I had one on my old ford with the defrost lines it held up fine but it didnt last as long as the inside stickers on other trucks Ive had. Im sure only due to the environment though the outside decals dont seam to last as long


----------



## tjb357452 (Jan 24, 2003)

The heat generated by the filaments may fuse the plastic decal material to the window glass. Since it's impossible to determine the exact composition of a decal that might be applied to a defroster equipped window, the manufacturers have probably advised against it to cover themselves if it becomes a warrantee issue. I've had one on my truck rear window for 2 years with no ill effects. It's probably perfectly OK in most cases.


----------



## bloodtrail1 (Jan 22, 2003)

Anyone else have a thought?


----------



## Dave Nowlin (May 21, 2003)

Yeah. I thought I saw a puddy cat.  
Dave Nowlin


----------



## WIarcher (Sep 7, 2005)

I have (and have had before) decals on the rear window of my pickup on the outside and have never had any trouble. And also being from WI I use ny rear defroster alot all winter. 

I know that they definitley don't want you to put decals on the inside over top of the defrost wires.


----------



## VanillaGorilla (Jul 22, 2005)

You can put decals on windows with defroster lines on the OUTSIDE.

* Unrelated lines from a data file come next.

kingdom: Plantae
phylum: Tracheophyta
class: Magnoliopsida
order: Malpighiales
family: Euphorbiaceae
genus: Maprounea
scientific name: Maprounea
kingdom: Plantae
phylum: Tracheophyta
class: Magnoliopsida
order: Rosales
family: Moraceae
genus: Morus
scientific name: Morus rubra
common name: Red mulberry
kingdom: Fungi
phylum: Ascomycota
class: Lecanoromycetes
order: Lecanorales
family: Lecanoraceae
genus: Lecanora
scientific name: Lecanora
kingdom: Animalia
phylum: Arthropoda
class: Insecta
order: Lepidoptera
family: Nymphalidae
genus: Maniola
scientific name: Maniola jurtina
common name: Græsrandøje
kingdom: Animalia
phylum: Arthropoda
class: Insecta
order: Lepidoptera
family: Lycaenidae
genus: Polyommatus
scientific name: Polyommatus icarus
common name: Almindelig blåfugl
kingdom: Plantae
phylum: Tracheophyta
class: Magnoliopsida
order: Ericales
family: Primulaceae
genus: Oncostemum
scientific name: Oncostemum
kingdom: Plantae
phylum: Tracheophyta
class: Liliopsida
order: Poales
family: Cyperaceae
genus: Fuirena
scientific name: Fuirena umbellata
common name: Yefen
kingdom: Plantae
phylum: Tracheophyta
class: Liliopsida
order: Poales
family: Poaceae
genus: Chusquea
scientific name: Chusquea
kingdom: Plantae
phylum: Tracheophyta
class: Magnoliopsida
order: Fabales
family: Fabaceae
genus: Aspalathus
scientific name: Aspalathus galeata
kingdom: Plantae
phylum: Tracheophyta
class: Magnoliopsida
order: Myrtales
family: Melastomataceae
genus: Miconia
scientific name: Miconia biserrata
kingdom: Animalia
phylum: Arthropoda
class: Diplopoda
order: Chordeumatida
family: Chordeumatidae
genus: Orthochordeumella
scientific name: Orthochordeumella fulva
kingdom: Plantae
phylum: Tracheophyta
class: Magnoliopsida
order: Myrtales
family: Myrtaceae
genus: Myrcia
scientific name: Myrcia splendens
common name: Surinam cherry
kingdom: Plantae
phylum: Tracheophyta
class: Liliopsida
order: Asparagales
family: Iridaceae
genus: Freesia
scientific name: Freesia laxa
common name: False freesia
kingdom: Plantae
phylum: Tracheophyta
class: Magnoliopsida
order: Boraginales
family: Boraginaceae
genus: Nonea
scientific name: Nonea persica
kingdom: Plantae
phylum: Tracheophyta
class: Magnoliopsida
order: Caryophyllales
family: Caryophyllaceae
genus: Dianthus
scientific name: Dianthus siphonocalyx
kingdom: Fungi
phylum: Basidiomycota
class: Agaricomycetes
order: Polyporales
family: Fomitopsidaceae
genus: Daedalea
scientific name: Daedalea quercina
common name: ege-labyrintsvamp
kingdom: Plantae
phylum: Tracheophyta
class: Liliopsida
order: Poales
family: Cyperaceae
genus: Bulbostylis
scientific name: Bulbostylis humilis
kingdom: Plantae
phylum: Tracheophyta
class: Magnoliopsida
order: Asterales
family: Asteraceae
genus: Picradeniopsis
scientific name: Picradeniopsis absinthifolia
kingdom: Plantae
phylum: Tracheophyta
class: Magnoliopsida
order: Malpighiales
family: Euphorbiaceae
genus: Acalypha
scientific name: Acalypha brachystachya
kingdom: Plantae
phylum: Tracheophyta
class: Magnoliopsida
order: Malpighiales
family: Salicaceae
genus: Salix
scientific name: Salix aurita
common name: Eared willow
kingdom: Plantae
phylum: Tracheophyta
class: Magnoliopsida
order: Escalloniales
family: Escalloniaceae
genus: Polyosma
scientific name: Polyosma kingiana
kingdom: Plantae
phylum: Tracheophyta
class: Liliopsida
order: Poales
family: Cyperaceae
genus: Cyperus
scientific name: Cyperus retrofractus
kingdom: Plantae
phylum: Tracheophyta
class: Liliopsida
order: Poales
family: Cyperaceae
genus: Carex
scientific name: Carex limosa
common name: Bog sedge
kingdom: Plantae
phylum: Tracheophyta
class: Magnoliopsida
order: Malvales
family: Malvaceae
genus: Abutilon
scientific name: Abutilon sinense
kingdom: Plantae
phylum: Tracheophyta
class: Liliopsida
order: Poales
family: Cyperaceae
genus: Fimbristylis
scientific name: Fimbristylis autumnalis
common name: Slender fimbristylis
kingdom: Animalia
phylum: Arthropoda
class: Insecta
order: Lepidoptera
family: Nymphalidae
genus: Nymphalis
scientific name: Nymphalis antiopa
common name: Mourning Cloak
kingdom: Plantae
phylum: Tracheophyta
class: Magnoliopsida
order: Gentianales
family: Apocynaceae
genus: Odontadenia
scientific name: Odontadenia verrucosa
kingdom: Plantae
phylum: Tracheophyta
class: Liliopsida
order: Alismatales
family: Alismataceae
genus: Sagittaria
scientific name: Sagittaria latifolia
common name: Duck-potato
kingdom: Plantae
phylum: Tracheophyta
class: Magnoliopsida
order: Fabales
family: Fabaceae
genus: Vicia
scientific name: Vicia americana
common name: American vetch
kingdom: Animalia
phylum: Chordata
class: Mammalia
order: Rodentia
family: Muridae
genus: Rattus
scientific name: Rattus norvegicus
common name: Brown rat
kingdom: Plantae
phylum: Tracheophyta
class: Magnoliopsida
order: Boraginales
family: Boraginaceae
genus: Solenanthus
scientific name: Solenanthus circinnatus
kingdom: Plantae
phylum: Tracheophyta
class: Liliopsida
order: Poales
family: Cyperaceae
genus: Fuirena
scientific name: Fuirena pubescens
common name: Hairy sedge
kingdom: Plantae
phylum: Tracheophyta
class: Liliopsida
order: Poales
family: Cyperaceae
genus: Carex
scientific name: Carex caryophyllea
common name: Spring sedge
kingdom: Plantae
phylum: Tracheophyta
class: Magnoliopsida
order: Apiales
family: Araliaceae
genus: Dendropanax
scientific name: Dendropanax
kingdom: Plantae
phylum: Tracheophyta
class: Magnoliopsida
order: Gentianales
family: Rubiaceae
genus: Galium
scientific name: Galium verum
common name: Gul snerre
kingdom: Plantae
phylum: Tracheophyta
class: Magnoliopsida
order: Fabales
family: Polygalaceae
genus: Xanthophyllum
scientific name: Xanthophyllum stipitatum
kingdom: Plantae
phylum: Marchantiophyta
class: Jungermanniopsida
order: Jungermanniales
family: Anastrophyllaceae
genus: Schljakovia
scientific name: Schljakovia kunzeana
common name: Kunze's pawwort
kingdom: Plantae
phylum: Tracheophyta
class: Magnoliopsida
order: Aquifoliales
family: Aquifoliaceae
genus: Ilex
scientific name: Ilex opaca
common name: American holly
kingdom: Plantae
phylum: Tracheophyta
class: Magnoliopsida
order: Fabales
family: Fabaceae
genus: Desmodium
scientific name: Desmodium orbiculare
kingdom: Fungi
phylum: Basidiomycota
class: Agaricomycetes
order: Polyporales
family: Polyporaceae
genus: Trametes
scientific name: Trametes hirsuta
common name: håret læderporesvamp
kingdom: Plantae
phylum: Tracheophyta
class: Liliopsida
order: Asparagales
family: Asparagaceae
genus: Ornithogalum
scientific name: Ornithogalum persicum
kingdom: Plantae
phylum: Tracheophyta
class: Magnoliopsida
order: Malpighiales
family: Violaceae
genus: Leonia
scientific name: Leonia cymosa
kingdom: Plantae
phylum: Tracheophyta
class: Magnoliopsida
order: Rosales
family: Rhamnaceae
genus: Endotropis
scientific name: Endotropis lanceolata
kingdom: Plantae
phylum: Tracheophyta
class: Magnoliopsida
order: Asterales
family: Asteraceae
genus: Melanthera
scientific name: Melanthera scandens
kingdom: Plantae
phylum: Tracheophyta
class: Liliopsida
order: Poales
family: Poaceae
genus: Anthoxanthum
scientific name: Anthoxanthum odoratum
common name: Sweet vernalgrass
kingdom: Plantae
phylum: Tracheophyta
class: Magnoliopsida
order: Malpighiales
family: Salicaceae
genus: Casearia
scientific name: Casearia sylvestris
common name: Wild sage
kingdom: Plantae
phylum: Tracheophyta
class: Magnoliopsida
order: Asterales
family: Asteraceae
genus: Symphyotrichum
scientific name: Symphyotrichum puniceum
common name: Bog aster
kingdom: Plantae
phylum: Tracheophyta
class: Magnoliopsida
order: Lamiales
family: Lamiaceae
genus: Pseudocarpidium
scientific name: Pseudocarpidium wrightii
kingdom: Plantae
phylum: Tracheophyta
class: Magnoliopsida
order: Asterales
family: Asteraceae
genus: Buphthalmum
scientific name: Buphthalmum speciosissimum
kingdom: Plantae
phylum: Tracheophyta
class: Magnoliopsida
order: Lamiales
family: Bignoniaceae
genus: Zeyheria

It's not a good idea to put the decals on the inside. It won't hurt the defroster lines until you try to remove the decal/sticker. I cringe every time I see people with parking stickers or club affiliation stickers stuck to the inside of their rear window. :doh:


----------



## Hoyt1967 (Dec 21, 2003)

decals over the grid will give you no problems on the outside, people put window tint over grids all the time with no issues.


----------



## bloodtrail1 (Jan 22, 2003)

Thanks for the info.....I will go ahead and put the big Mathews sticker on the outside!


----------



## VanillaGorilla (Jul 22, 2005)

Window tint is applied to the inside of a window. Window tint applied to a rear window with defroster lines actually makes them more efficient. Sort of like insulation. The tricky part is removing the tint without damaging the defroster filament. (If, for some reason, you want to.)


----------



## J-Daddy (Aug 7, 2003)

VanillaGorilla said:


> Window tint is applied to the inside of a window. Window tint applied to a rear window with defroster lines actually makes them more efficient. Sort of like insulation. The tricky part is removing the tint without damaging the defroster filament. (If, for some reason, you want to.)


Right, I use to tint windows for a living...There was nothing more fun than a customer bringing a car in with a crappy tint job that wanted it redone and having to strip the old tint off of the back glass with a defroster in it...Man that was a pain in the butt. But we made sure they paid dearly for our troubles..lol
Throw it on the outside of the glass, it's not gonna hurt anything. Even if the heat from the defrost lines heat the glass up and make the sticker hard to remove in those areas you can still take a razor blade & window cleaner and scrape it off...Not gonna hurt anything on the outside of the glass, but if you run the blade over the inside of the glass your gonna kill your rear window defroster.


----------